EXCERPTED DATA
━━━

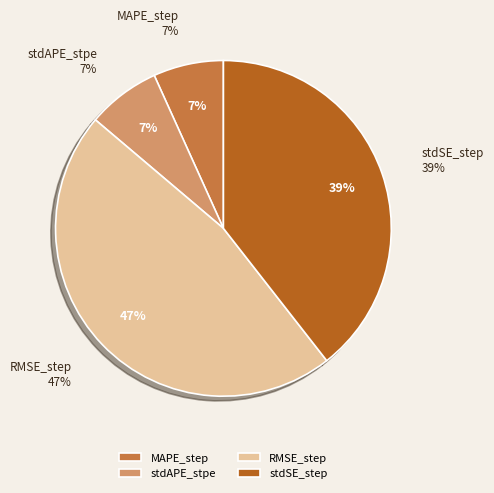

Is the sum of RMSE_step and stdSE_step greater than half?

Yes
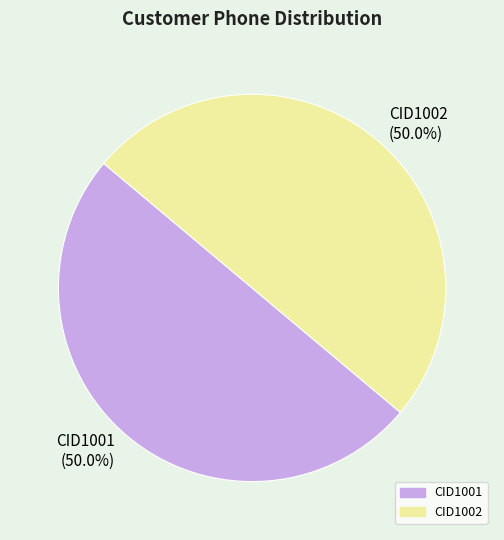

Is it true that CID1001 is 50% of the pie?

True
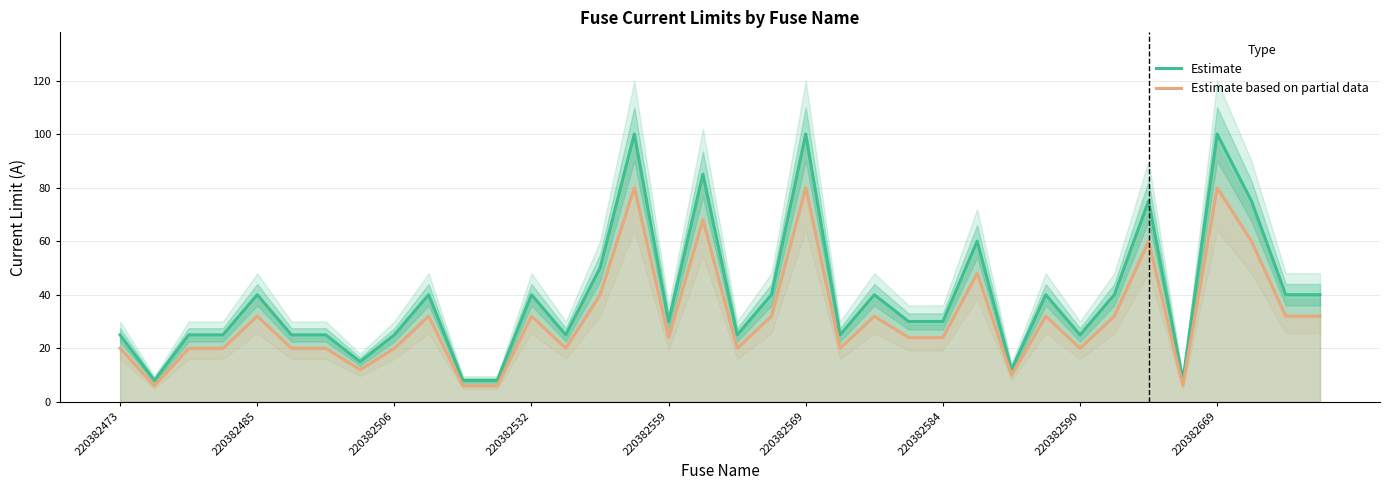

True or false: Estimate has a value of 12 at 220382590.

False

━━━

WRITTEN TASK
Please return the lines above word for word, leaving out the pictures.

EXERCISE ANSWER
Is the sum of RMSE_step and stdSE_step greater than half?

Yes

Is it true that CID1001 is 50% of the pie?

True

True or false: Estimate has a value of 12 at 220382590.

False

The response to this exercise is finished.